**Task prompt:** Write out all the entries word for word and omit any pictures.
Segment Start: Material supplied
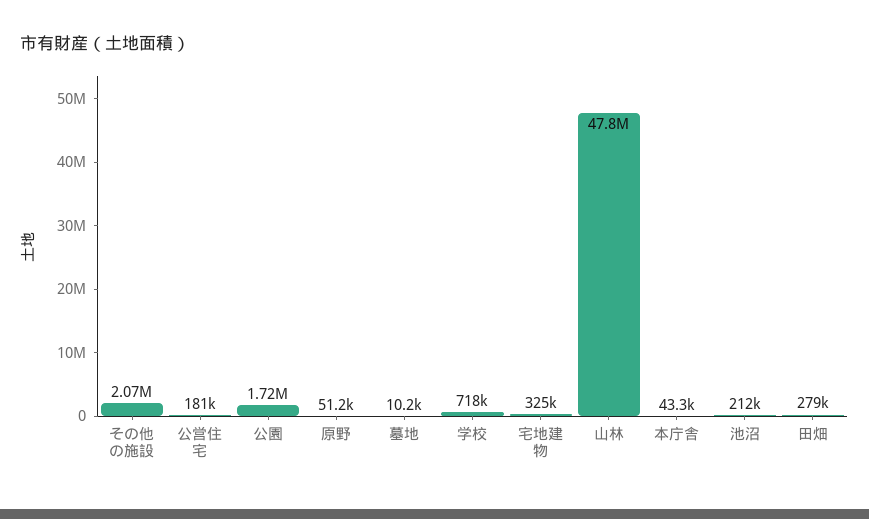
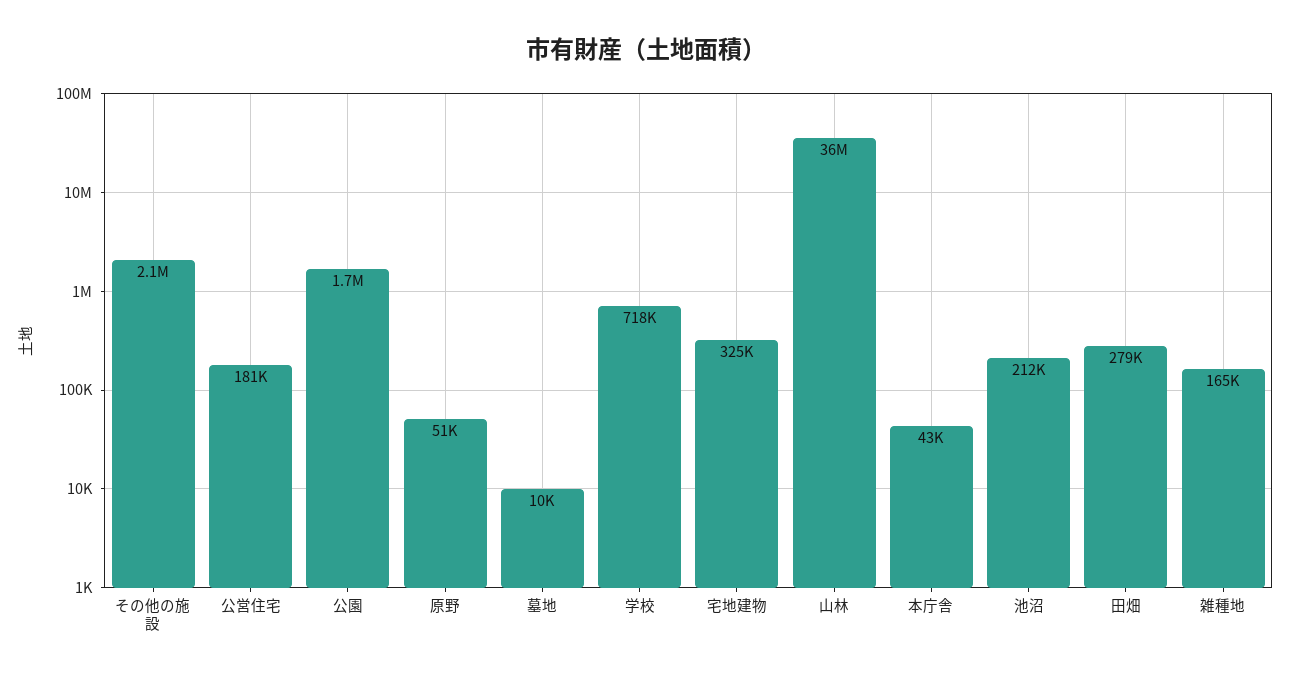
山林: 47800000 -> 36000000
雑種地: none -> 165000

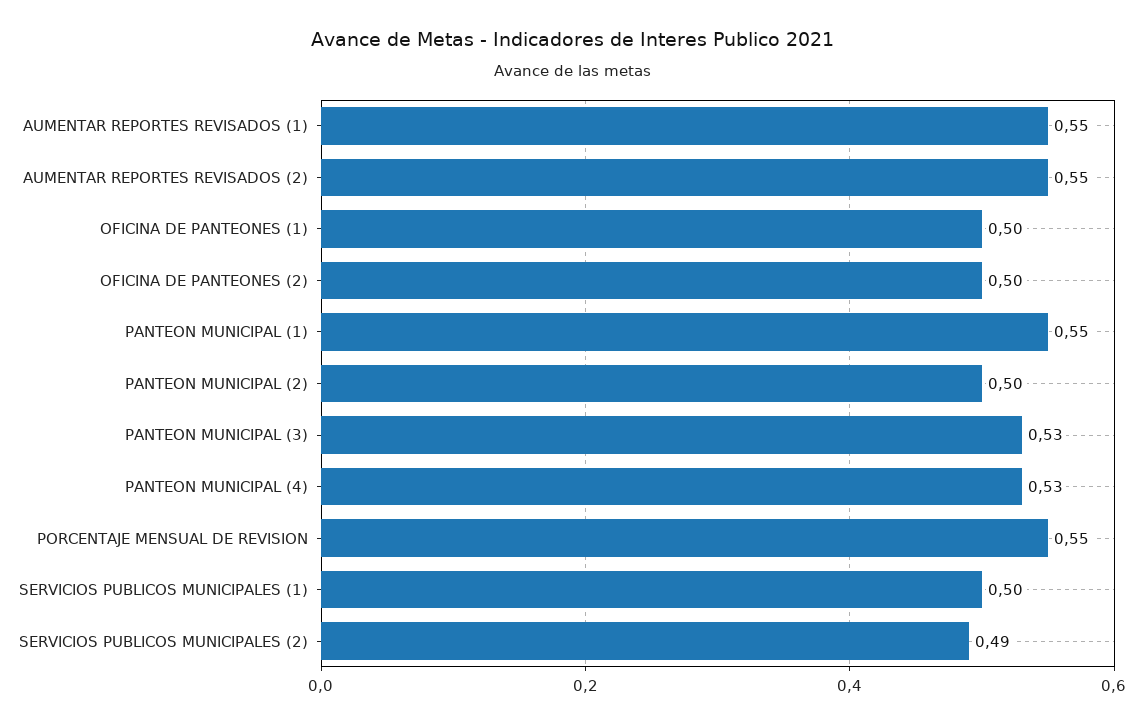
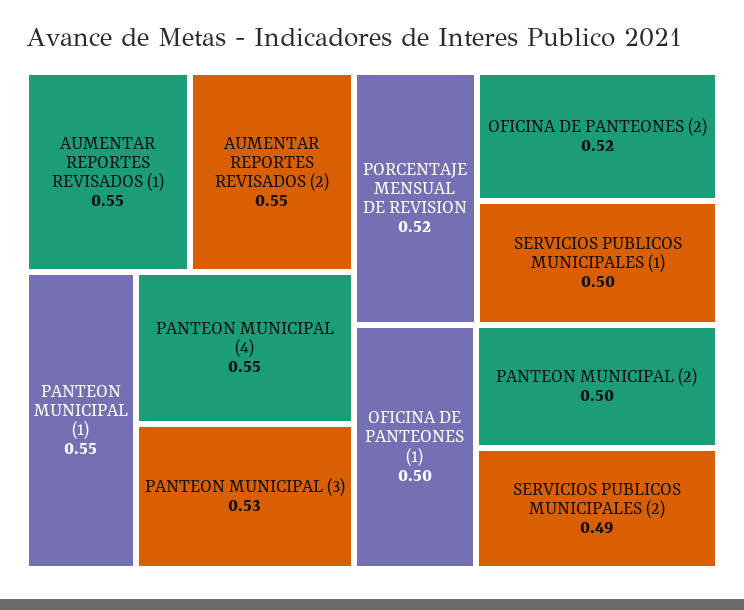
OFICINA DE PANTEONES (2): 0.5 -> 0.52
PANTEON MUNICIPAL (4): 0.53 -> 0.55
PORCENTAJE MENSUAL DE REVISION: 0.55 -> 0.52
Segment End: Material supplied
**Response to this task:**
山林: 47800000 -> 36000000
雑種地: none -> 165000

OFICINA DE PANTEONES (2): 0.5 -> 0.52
PANTEON MUNICIPAL (4): 0.53 -> 0.55
PORCENTAJE MENSUAL DE REVISION: 0.55 -> 0.52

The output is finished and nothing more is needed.